L’Eglise orthodoxe russe, qui se redresse après des années de communisme, a fait le choix de la rigueur de la vérité. Les chiffres du suivi du grand carême en augmentation, le nombre de vocations, très importantes, ne semblent pas indiquer que ce choix de la rigueur a fait office d’épouvantail. Fougue d’une vitalité post communiste dira-t-on peut-être. Rigueur du caractère russe pourra-t-on objecter.
Que dire alors de la comparaison entre les communautés qui, en France, proposent l’exigence de la vérité et celles qui entendent abaisser les obstacles qui pourraient effrayer le client ?
Il est un fait notable que toutes les communautés religieuses ou paroissiales qui ont mis au chœur de leur vocation l’exigence et la rigueur de la vérité font “salle comble”, là où les initiatives édulcorées peinent à se vendre.
Les mouvements et initiatives progressistes ont tous, sans l’ombre d’une exception, périclité. Lorsque vous prenez la liberté de faire remarquer cela aux acteurs investis de ce renouveau d’une Eglise aseptisée, on vous répond sans sourciller que la raison de ce fiasco se trouve dans le fait “qu’on n’est pas allé assez loin”. D’où un pseudo-Vatican II, en attendant un Vatican III qui irait enfin dans le bon sens.
La vérité est que les communautés et paroisses qui “marchent” sont celles qui n’ont pas abandonné la rigueur de la vérité ou y sont revenus. Nous avons constamment peur d’effrayer le public avec l’exigence de la vérité. Alors nous sommes tentés de la masquer, de la diminuer, voire de la dénaturer pour la rendre plus “sexy”.
Ce faisant, nous lui retirons et son intérêt et son attrait.
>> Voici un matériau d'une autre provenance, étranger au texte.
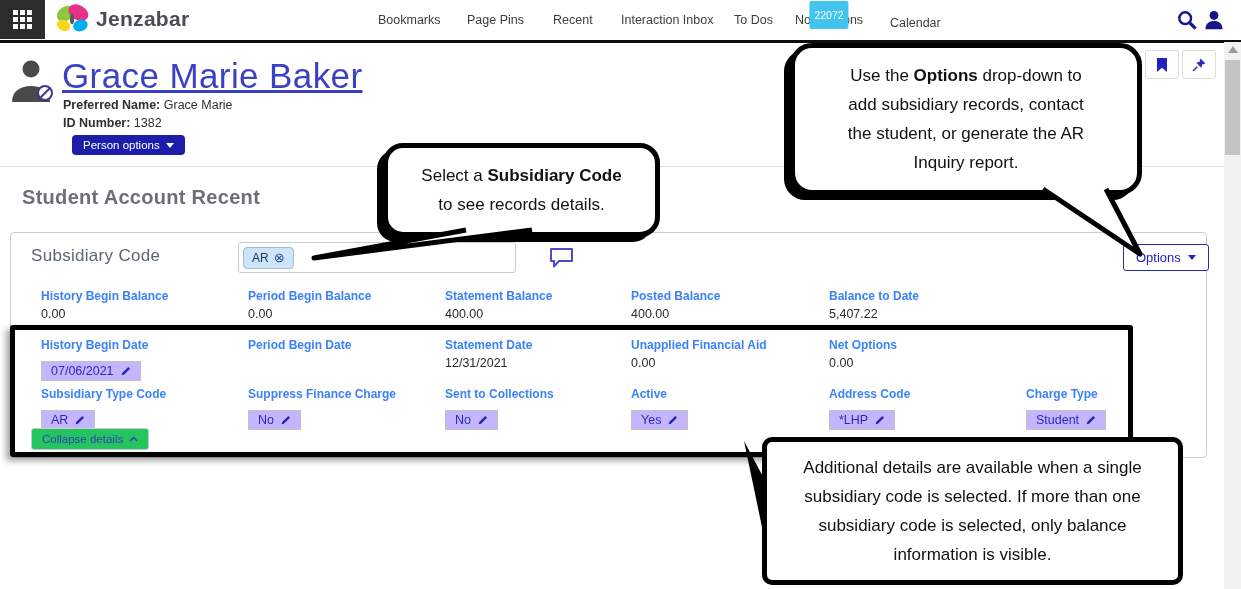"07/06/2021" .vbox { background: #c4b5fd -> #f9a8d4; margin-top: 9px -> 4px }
Toute une dimension de la mission évangélisatrice de l’Eglise est vue comme une démarche marketing. Il faut faire du nombre, ne pas perdre le peu qu’il reste, quitte à changer le produit proposé par le “Trust international catho”. Pourtant, toutes les entreprises qui quittent leur chœur de métiers savent bien qu’elles n’excellent jamais ou rarement dans leur reconversion et nombre finissent par abandonner les nouvelles branches pour se recentrer sur leur véritable savoir faire.
L’Eglise n’est pas une proposition politique alléchante. Elle est d’abord la vitrine de la vérité théologique. Si les fidèles, comme la hiérarchie, sont les “représentants” de cette vitrine, ils n’en sont ni les patrons, ni les propriétaires. Et il se passe avec ces vitrines fallacieuses ce qui s’est produit pour le malheureux de la parabole des talents, Dieu leur retire même ce qu’ils avaient. Dieu ne peut porter du fruit là où il est expulsé. Dieu ne peut donner son souffle là où il est muselé.
La désertion de ces lieux de vérité bafouée est le signe matériel du désintérêt des hommes pour le mensonge et le signe spirituel du retrait de Dieu qui ne couvre plus son peuple de la nuée.
Pour évangéliser, il faut d’abord être et non faire. La vitrine doit rayonner d’elle-même et attirer non par des artifices de ventes, mais par la splendeur même de la vérité.
Certes “on n’attrape pas les mouches avec du vinaigre”, mais on ne retient pas les bourdons avec du faux miel. En outre, croire que la vérité divine puisse être du vinaigre, laisse songeur sur la conception divine de ceux qui savent mieux que Dieu ce qui est bon pour l’Homme.
La vérité rend libre et la liberté est un chemin de conversion qui désenglue du mensonge. L’exigence et la rigueur de la vérité, procurent un bien de l’âme et une rencontre avec l’intime de Dieu qui sont, en fait, la véritable raison du succès de ces communautés, mouvements et paroisses qui “marchent”, c’est à dire, qui rayonnent Dieu.